Now you are allowed to operate at most M times, so what is the smallest number you can get after the operation(s)?

Please note that in this problem, leading zero is not allowed!

Input
The first line of the input contains an integer T (T≤100), indicating the number of test cases.

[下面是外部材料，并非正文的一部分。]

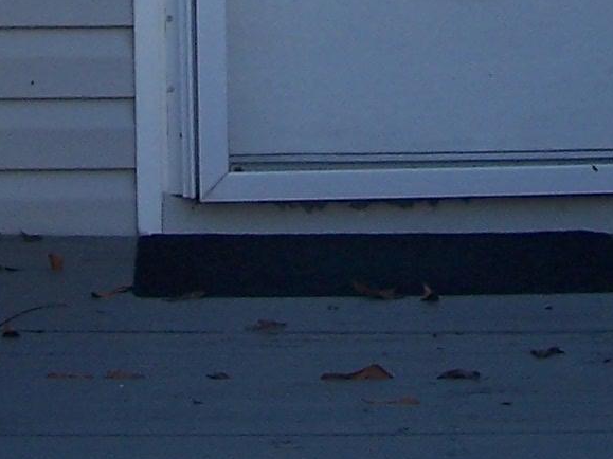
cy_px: -370
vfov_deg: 8.4
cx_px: 463
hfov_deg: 11.7
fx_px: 2992
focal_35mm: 169
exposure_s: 1/250
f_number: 2.8
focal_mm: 6.3
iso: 80
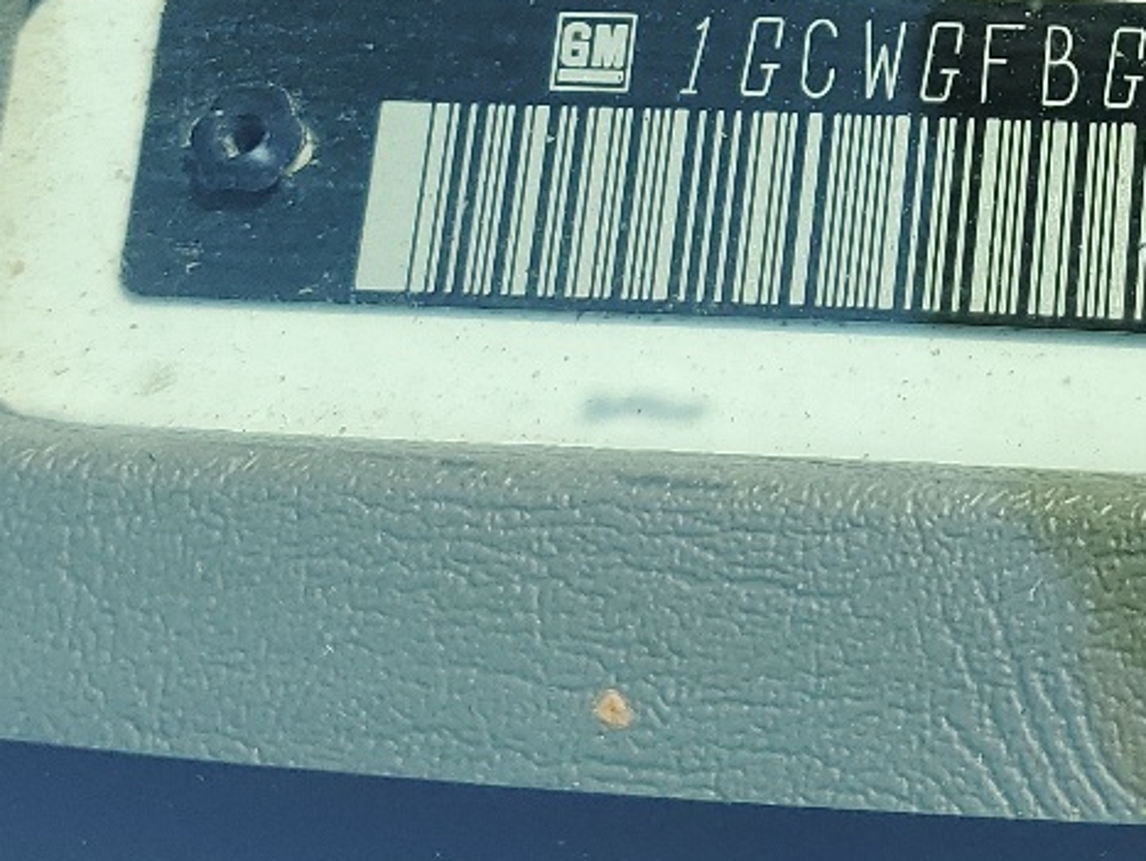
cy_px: -96
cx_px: 1139
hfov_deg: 21.3
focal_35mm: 89
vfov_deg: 16.1
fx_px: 2949
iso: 50
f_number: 1.5
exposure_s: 1/1429
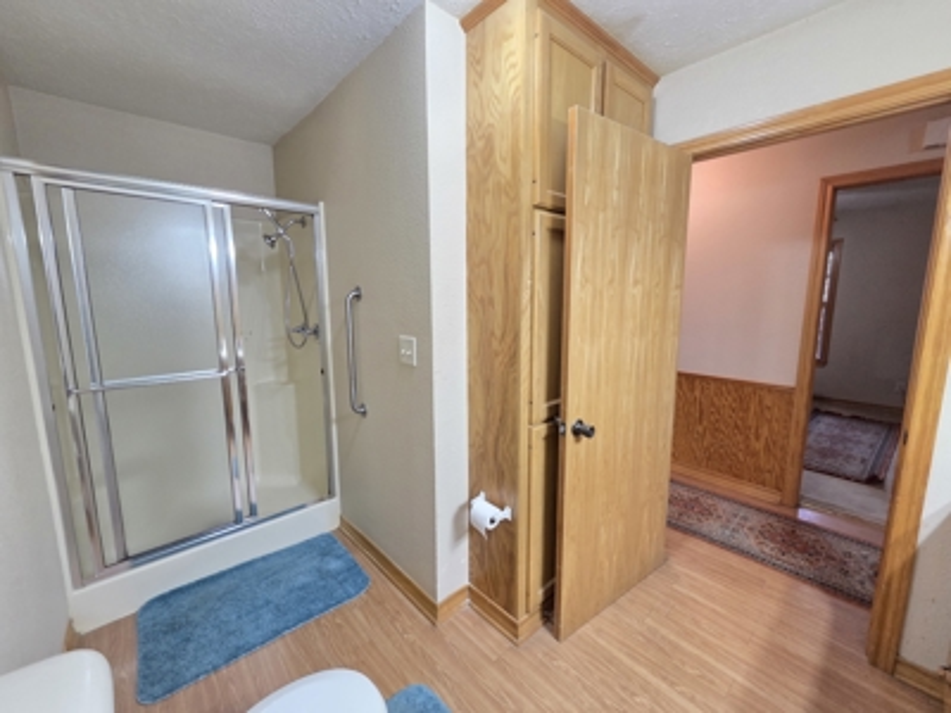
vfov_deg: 89.9
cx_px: 476
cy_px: 356
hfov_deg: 106.2
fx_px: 357
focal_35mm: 13
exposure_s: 1/60
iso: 500
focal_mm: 2.2
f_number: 2.2
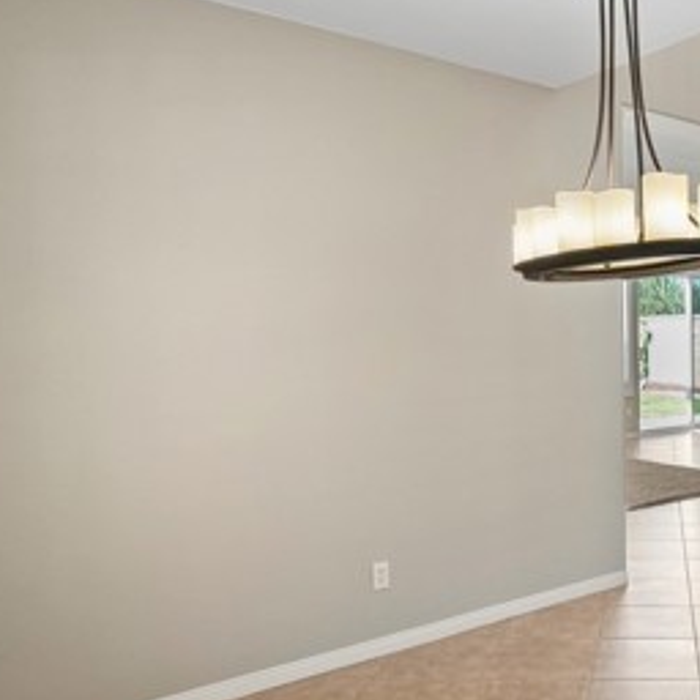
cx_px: 615
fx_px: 778
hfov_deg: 44.6
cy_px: 346
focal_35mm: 34
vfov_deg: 48.4
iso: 2500
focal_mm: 16
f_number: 6.3
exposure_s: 1/15
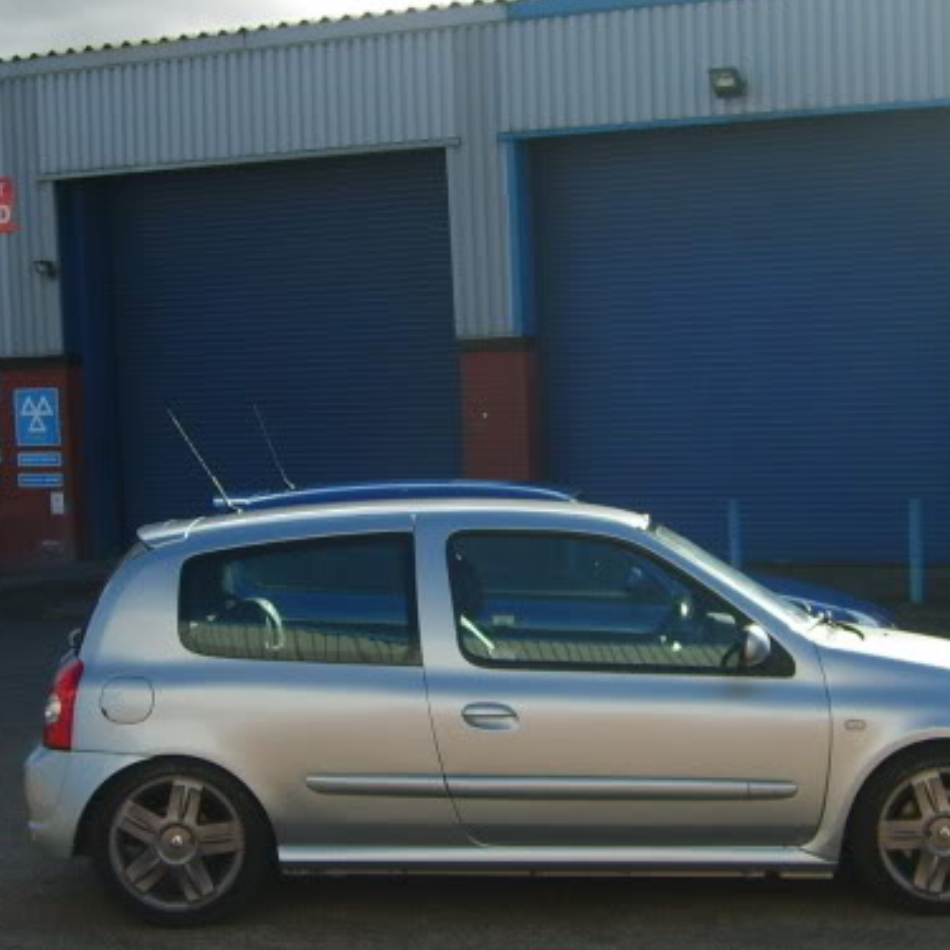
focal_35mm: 66
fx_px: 2049
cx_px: 529
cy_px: 509
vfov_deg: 26.1
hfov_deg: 26.1
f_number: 2.8
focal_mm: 5.8
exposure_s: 1/750
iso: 50
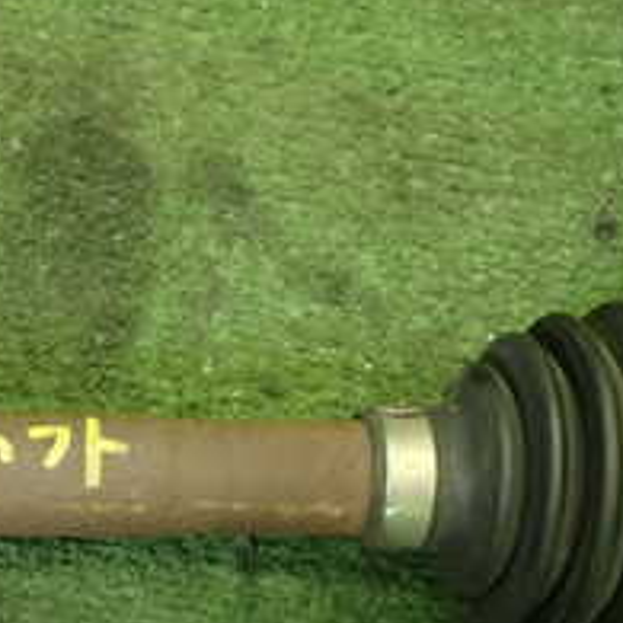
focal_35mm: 87
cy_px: 498
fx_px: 1771
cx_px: -61
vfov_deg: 19.7
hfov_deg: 19.1
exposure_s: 1/30
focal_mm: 5.79
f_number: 2.4
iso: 250
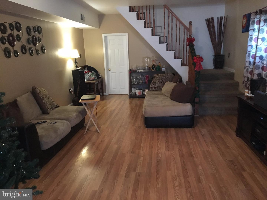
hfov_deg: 61.7
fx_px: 224
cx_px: 134
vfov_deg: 48.2
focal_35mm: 29
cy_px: 100
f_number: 2.2
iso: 250
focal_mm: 4.15
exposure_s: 1/15
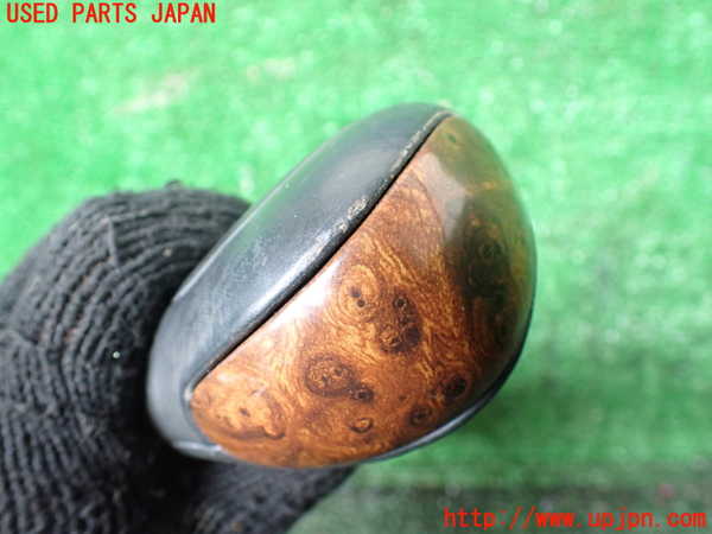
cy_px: 267
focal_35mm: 30
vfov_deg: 46.8
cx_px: 356
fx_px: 617
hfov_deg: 60.0
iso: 800
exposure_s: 1/60
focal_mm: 5.4
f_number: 2.3
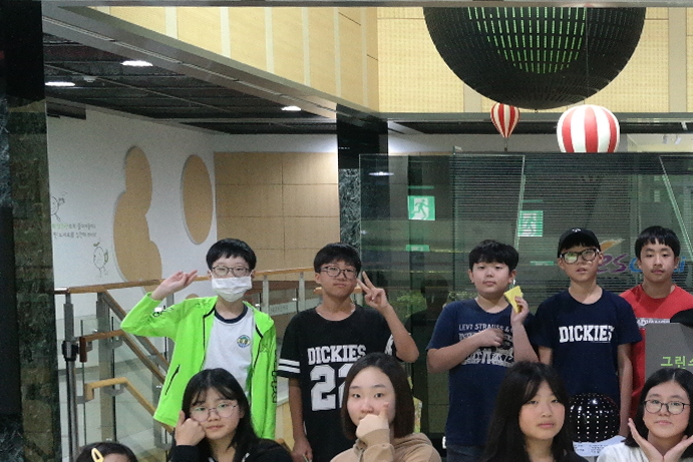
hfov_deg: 25.0
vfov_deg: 18.0
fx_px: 1444
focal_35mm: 75
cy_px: 372
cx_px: 776
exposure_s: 1/40
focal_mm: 20
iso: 1600
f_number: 3.5
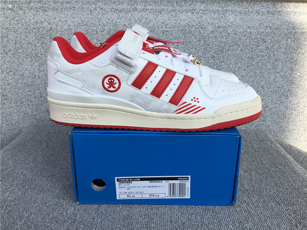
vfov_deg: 45.4
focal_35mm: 31
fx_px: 275
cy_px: 115
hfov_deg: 58.4
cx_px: 154
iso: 25
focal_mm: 3.3
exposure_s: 1/858
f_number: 2.4
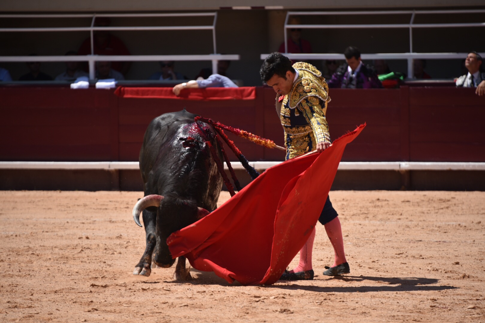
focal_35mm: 300
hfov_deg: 6.9
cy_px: 162
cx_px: 242
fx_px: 4041
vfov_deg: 4.6
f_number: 5.6
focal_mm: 300
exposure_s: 1/1000
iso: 200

Then T cases, for any case, only 2 integers n and M (0≤n<10^1000, 0≤M≤100) in a single line.

Output
For each test case, output the minimum number we can get after no more than M operations.
Sample Input
3
9012 0
9012 1
9012 2
Sample Output
9012
1092
1029

给串数字，给个M，可以交换字符串中的数字，最多交换M次，输出能得到的最小的字符串，注意首位不能是0；

思路：优先处理首位，后面的暴力枚举找最小数，记录下最小数的下标，然后交换。
思路很好想，其实这题考的就是代码能力

代码

#include<iostream>
#include<algorithm>
#include<math.h>
#include<string>
#include<string.h>
#include<stdio.h>
#include<queue>
using namespace std;
char str[66666];//存储要操作的字符串
int M;//可操作次数
int main()
{
    int T;//T组数据
    scanf("%d",&T);
    while(T--)
    {
        memset(str,'\0',sizeof(str));
        scanf("%s%d",str,&M);
        if(M==0)
        {
            printf("%s",str);
            printf("\n");
            continue;
        }
        int length=strlen(str);
        char min_num;//记录最小数字
        int min_flag;//记录最小数字所在的下标
        char temp;//辅助调整数据
        min_num=str[0];
        for(int i=length-1; i>=0; i--)//优先处理首位，因为首位不能为0
        {
            if(str[i]!='0'&&min_num>str[i])
            {
                min_num=str[i];//寻找最小的数字
                min_flag=i;
            }
        }
        if(min_num!=str[0])//如果需要调整
        {
            temp=str[min_flag];
            str[min_flag]=str[0];
            str[0]=temp;
            M--;//可操作次数减一
        }
        for(int i=1; i<length&&M>0; i++)
        {
            min_num=str[i];//模仿首位，逐个暴力枚举
            for(int j=length-1; j>i; j--)
            {
                if(min_num>str[j])
                {
                    min_num=str[j];
                    min_flag=j;
                }
            }
            if(min_num!=str[i])
            {
                temp=str[min_flag];
                str[min_flag]=str[i];
                str[i]=temp;
                M--;
            }
        }
        printf("%s",str);
        printf("\n");
    }
    return 0;
}

昨晚选拔赛还有一题太简单了，就不写题解了